Baked Chermoula Steelhead Fish Royale

Ingredients

  • 2lb 1 Steelhead filet deboned

  • 1 lbs. fresh medium shrimp

  • 2 tbsp olive oil

  • salt and pepper

Chermoula Sauce:

  • 1 large clove garlic (pressed)

  • 1 large handful of parsley (finely chopped)

  • 1 large handful of cilantro (finely chopped)

  • 2 tablespoons olive oil

  • 1 teaspoon salt

  • 1 tbsp Harissa

  • 1 tsp Chermoula

  • 1 tbsp water

  • 3-4 Saffron threads

Vermicelli Filling

  • 6 oz. Chinese vermicelli (bean thread or rice vermicelli)

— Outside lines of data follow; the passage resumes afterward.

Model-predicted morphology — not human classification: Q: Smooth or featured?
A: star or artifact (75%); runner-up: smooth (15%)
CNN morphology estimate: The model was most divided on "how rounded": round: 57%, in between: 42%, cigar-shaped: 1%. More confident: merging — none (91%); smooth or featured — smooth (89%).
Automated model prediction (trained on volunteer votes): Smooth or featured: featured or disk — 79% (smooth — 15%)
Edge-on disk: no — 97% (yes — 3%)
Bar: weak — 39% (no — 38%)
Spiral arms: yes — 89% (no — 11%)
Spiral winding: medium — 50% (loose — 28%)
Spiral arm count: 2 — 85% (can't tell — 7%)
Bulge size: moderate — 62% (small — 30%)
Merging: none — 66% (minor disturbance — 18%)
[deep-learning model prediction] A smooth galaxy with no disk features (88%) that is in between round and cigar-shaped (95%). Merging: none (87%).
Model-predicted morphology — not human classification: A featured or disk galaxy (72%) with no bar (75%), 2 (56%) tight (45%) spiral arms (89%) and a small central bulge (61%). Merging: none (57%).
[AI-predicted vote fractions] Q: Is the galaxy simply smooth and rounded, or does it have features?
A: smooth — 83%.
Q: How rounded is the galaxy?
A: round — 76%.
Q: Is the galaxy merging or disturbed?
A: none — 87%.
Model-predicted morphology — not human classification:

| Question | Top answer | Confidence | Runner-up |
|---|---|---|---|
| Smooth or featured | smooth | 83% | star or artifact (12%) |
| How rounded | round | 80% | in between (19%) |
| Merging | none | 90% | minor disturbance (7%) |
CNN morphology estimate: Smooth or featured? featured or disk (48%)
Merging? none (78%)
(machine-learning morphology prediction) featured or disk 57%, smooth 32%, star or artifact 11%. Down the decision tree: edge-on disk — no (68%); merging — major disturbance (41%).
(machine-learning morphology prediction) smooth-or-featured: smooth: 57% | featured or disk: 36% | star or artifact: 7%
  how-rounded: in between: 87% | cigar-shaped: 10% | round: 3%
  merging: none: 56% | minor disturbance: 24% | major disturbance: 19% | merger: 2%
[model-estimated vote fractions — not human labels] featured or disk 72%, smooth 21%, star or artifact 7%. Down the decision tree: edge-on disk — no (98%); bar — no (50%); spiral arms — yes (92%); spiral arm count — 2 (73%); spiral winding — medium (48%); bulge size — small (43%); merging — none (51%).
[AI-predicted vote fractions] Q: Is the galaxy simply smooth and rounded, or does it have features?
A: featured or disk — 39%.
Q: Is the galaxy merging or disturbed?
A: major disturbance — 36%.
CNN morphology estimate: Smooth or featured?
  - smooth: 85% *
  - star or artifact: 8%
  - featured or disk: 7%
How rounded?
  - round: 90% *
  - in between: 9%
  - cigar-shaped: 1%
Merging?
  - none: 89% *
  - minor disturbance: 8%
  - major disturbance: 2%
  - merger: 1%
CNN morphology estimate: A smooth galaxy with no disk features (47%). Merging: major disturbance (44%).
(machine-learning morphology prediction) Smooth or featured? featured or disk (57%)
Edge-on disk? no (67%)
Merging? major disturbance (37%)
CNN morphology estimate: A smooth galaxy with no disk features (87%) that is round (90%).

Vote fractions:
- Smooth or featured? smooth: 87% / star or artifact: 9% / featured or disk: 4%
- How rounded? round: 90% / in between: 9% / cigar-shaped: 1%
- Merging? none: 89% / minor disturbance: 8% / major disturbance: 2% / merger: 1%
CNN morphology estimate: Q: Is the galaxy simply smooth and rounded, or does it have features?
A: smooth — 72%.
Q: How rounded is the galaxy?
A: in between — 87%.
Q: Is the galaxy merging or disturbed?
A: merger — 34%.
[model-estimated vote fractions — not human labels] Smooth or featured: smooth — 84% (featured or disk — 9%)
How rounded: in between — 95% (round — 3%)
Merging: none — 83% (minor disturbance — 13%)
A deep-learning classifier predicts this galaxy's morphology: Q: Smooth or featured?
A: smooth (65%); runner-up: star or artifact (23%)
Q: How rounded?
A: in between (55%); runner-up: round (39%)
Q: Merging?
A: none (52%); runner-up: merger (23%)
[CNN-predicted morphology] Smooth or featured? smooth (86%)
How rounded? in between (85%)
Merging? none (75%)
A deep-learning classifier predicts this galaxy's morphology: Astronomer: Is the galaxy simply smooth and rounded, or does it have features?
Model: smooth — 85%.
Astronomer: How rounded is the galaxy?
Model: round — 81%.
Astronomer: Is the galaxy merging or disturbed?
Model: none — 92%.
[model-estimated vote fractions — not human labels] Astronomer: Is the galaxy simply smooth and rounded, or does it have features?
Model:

  • 1 tablespoon Harissa (or to taste)

  • 1 teaspoon Chermoula

  • tomato sauce (recipe above)

  • reserved liquids from cooking the seafood

Method

Make the Chermoula Sauce

  1. In a bowl mix the chermoula, harissa, herbs, olive oil, water, garlic, salt and half amount of the fresh herbs. Mix well until you have a nice thick marinade.

  2. Using a brush, ensure the entire fish is covered in the marinade. Let it sit for at least 30 minutes.

  3. Preheat the oven to 400 and bake for 20min. Might be less or more depending on the thickness of the filet. Ours was perfect at 20 min.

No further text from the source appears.